Work instruction = Set down exactly the lines from the first line of the records through the line that contains "7. Data security", and leave every picture out.

Source data
•••

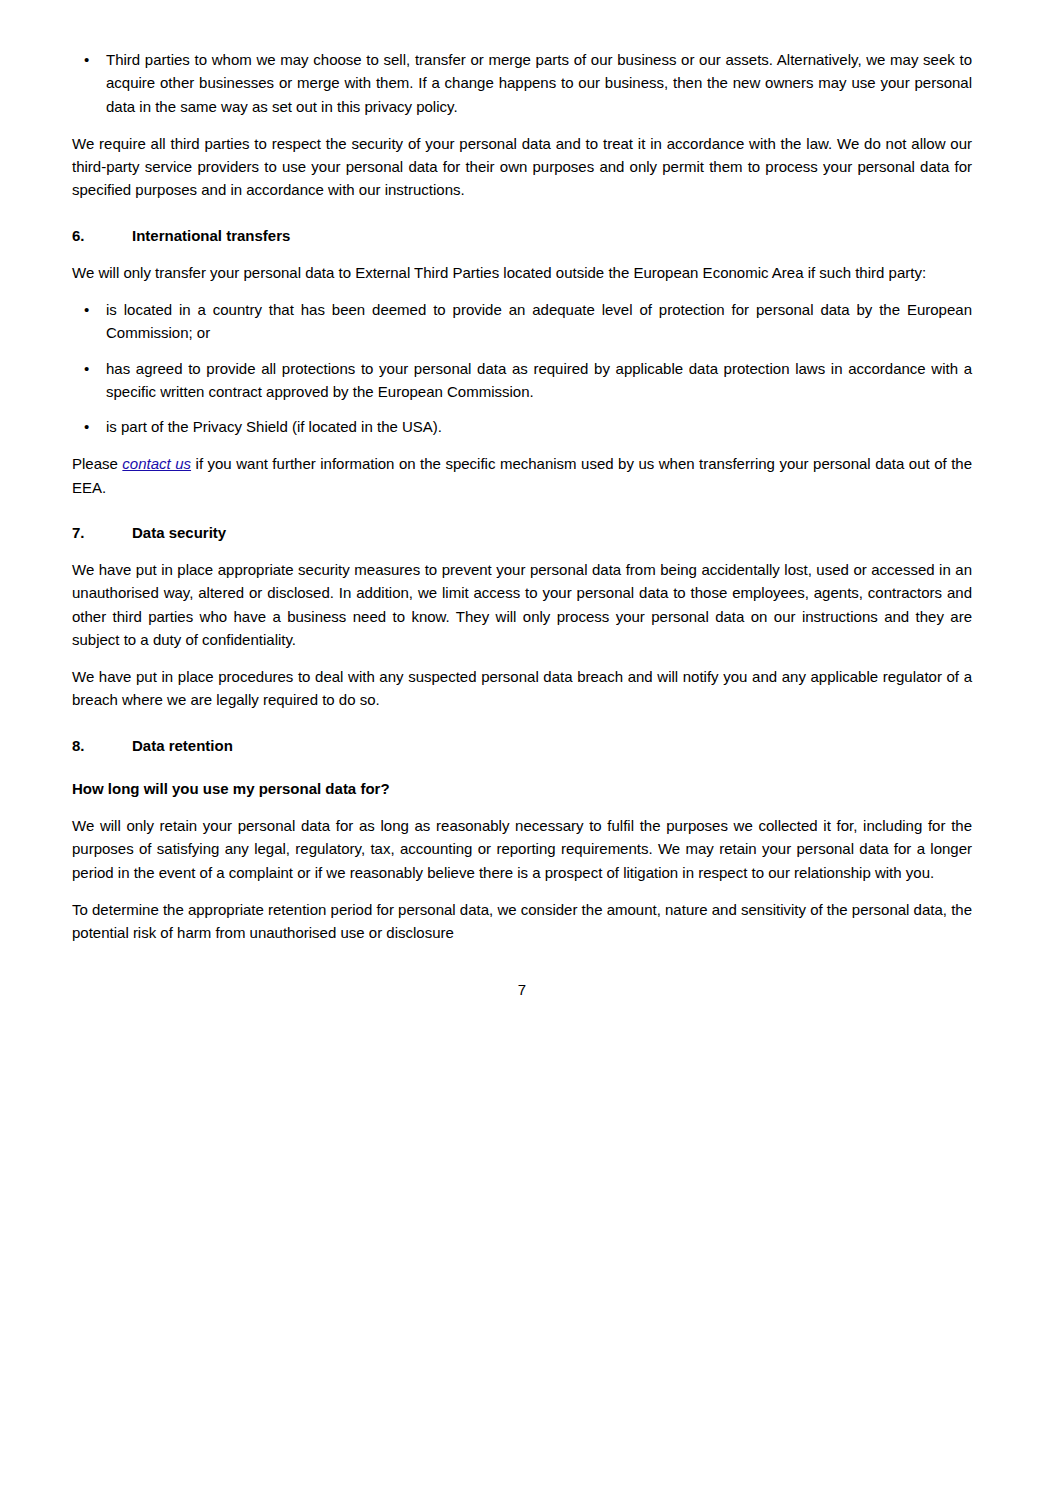Third parties to whom we may choose to sell, transfer or merge parts of our business or our assets. Alternatively, we may seek to acquire other businesses or merge with them. If a change happens to our business, then the new owners may use your personal data in the same way as set out in this privacy policy.
We require all third parties to respect the security of your personal data and to treat it in accordance with the law. We do not allow our third-party service providers to use your personal data for their own purposes and only permit them to process your personal data for specified purposes and in accordance with our instructions.
6. International transfers
We will only transfer your personal data to External Third Parties located outside the European Economic Area if such third party:
is located in a country that has been deemed to provide an adequate level of protection for personal data by the European Commission; or
has agreed to provide all protections to your personal data as required by applicable data protection laws in accordance with a specific written contract approved by the European Commission.
is part of the Privacy Shield (if located in the USA).
Please contact us if you want further information on the specific mechanism used by us when transferring your personal data out of the EEA.
7. Data security
We have put in place appropriate security measures to prevent your personal data from being accidentally lost, used or accessed in an unauthorised way, altered or disclosed. In addition, we limit access to your personal data to those employees, agents, contractors and other third parties who have a business need to know. They will only process your personal data on our instructions and they are subject to a duty of confidentiality.
We have put in place procedures to deal with any suspected personal data breach and will notify you and any applicable regulator of a breach where we are legally required to do so.
8. Data retention
How long will you use my personal data for?
We will only retain your personal data for as long as reasonably necessary to fulfil the purposes we collected it for, including for the purposes of satisfying any legal, regulatory, tax, accounting or reporting requirements. We may retain your personal data for a longer period in the event of a complaint or if we reasonably believe there is a prospect of litigation in respect to our relationship with you.
To determine the appropriate retention period for personal data, we consider the amount, nature and sensitivity of the personal data, the potential risk of harm from unauthorised use or disclosure
7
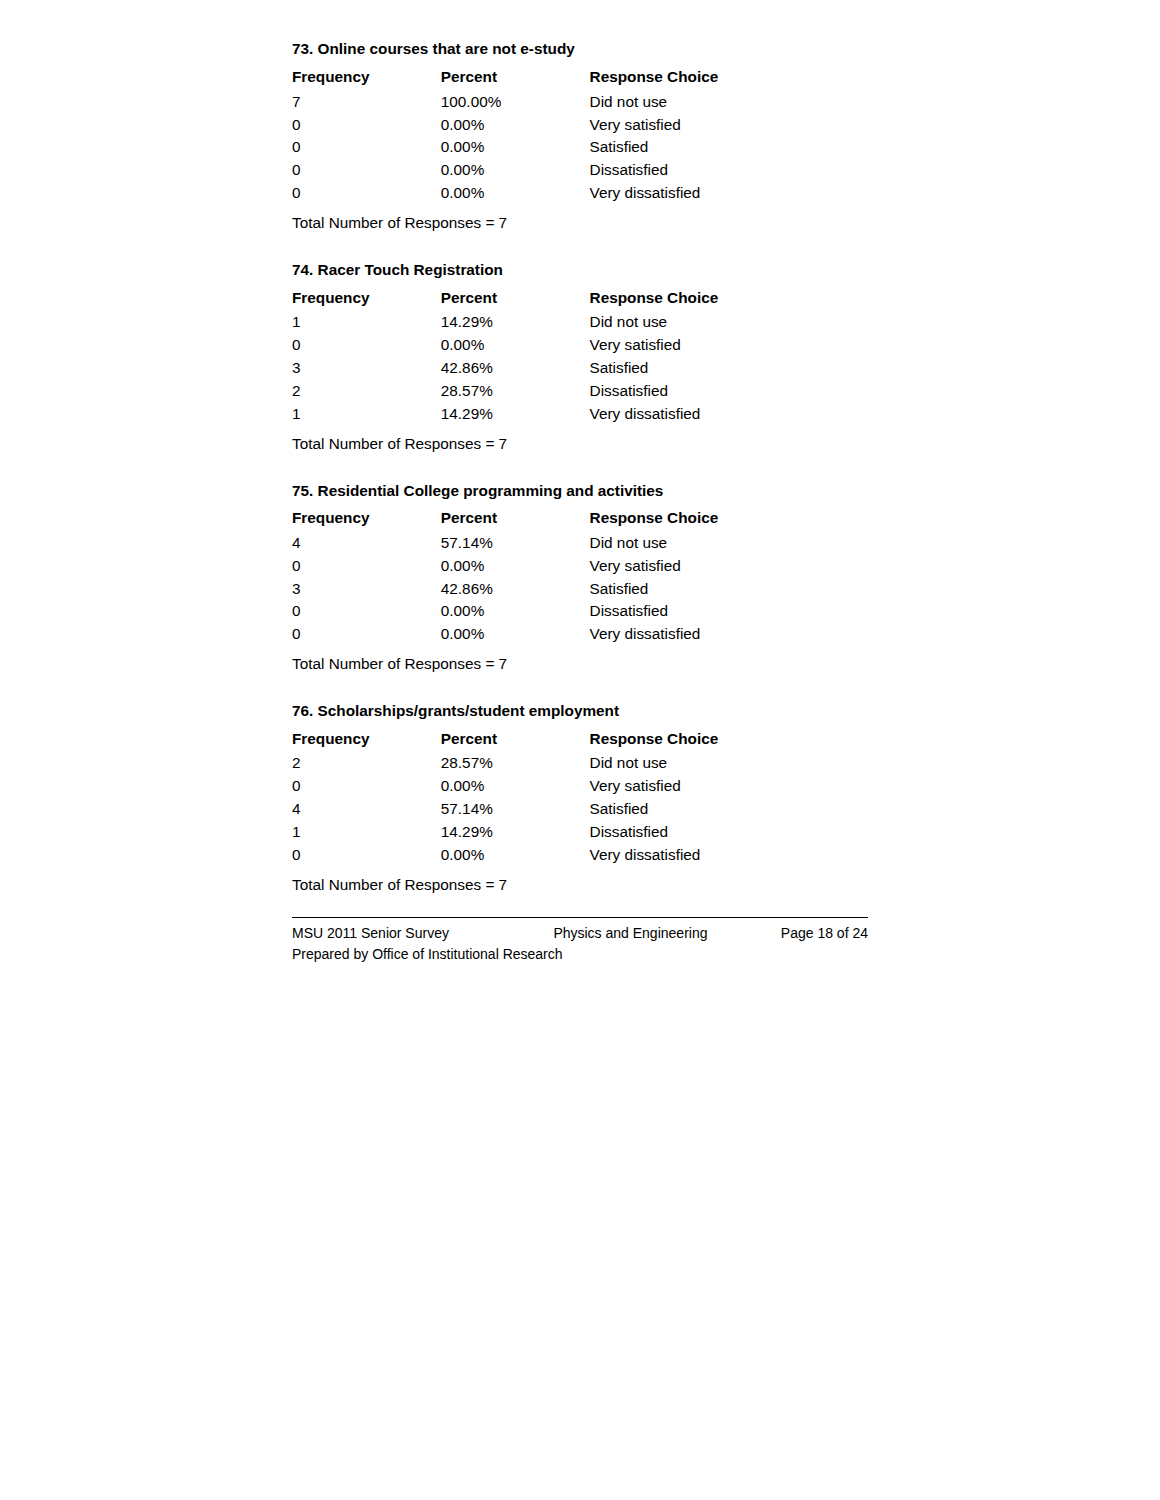73. Online courses that are not e-study
| Frequency | Percent | Response Choice |
| --- | --- | --- |
| 7 | 100.00% | Did not use |
| 0 | 0.00% | Very satisfied |
| 0 | 0.00% | Satisfied |
| 0 | 0.00% | Dissatisfied |
| 0 | 0.00% | Very dissatisfied |
Total Number of Responses = 7
74. Racer Touch Registration
| Frequency | Percent | Response Choice |
| --- | --- | --- |
| 1 | 14.29% | Did not use |
| 0 | 0.00% | Very satisfied |
| 3 | 42.86% | Satisfied |
| 2 | 28.57% | Dissatisfied |
| 1 | 14.29% | Very dissatisfied |
Total Number of Responses = 7
75. Residential College programming and activities
| Frequency | Percent | Response Choice |
| --- | --- | --- |
| 4 | 57.14% | Did not use |
| 0 | 0.00% | Very satisfied |
| 3 | 42.86% | Satisfied |
| 0 | 0.00% | Dissatisfied |
| 0 | 0.00% | Very dissatisfied |
Total Number of Responses = 7
76. Scholarships/grants/student employment
| Frequency | Percent | Response Choice |
| --- | --- | --- |
| 2 | 28.57% | Did not use |
| 0 | 0.00% | Very satisfied |
| 4 | 57.14% | Satisfied |
| 1 | 14.29% | Dissatisfied |
| 0 | 0.00% | Very dissatisfied |
Total Number of Responses = 7
| MSU 2011 Senior Survey | Physics and Engineering | Page 18 of 24 |
| Prepared by Office of Institutional Research | |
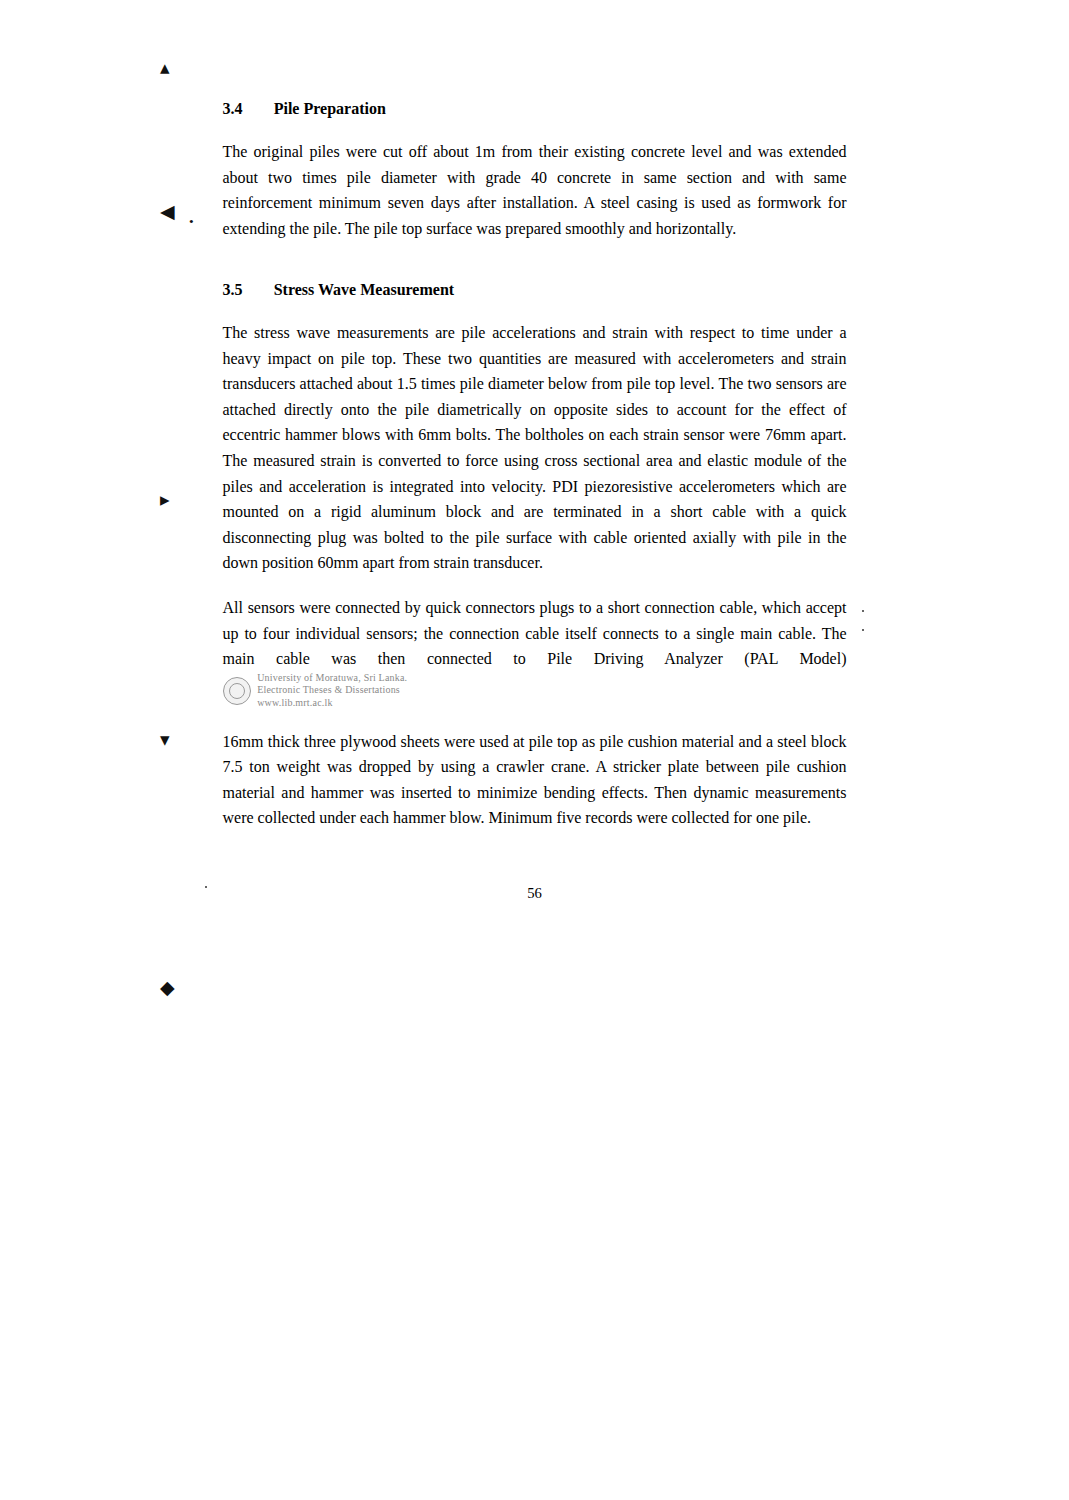▴
◀
•
▸
▾
◆
3.4 Pile Preparation
The original piles were cut off about 1m from their existing concrete level and was extended about two times pile diameter with grade 40 concrete in same section and with same reinforcement minimum seven days after installation. A steel casing is used as formwork for extending the pile. The pile top surface was prepared smoothly and horizontally.
3.5 Stress Wave Measurement
The stress wave measurements are pile accelerations and strain with respect to time under a heavy impact on pile top. These two quantities are measured with accelerometers and strain transducers attached about 1.5 times pile diameter below from pile top level. The two sensors are attached directly onto the pile diametrically on opposite sides to account for the effect of eccentric hammer blows with 6mm bolts. The boltholes on each strain sensor were 76mm apart. The measured strain is converted to force using cross sectional area and elastic module of the piles and acceleration is integrated into velocity. PDI piezoresistive accelerometers which are mounted on a rigid aluminum block and are terminated in a short cable with a quick disconnecting plug was bolted to the pile surface with cable oriented axially with pile in the down position 60mm apart from strain transducer.
All sensors were connected by quick connectors plugs to a short connection cable, which accept up to four individual sensors; the connection cable itself connects to a single main cable. The main cable was then connected to Pile Driving Analyzer (PAL Model) University of Moratuwa, Sri Lanka. Electronic Theses & Dissertations www.lib.mrt.ac.lk
16mm thick three plywood sheets were used at pile top as pile cushion material and a steel block 7.5 ton weight was dropped by using a crawler crane. A stricker plate between pile cushion material and hammer was inserted to minimize bending effects. Then dynamic measurements were collected under each hammer blow. Minimum five records were collected for one pile.
56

•••

Written solution =
Third parties to whom we may choose to sell, transfer or merge parts of our business or our assets. Alternatively, we may seek to acquire other businesses or merge with them. If a change happens to our business, then the new owners may use your personal data in the same way as set out in this privacy policy.
We require all third parties to respect the security of your personal data and to treat it in accordance with the law. We do not allow our third-party service providers to use your personal data for their own purposes and only permit them to process your personal data for specified purposes and in accordance with our instructions.
6. International transfers
We will only transfer your personal data to External Third Parties located outside the European Economic Area if such third party:
is located in a country that has been deemed to provide an adequate level of protection for personal data by the European Commission; or
has agreed to provide all protections to your personal data as required by applicable data protection laws in accordance with a specific written contract approved by the European Commission.
is part of the Privacy Shield (if located in the USA).
Please contact us if you want further information on the specific mechanism used by us when transferring your personal data out of the EEA.
7. Data security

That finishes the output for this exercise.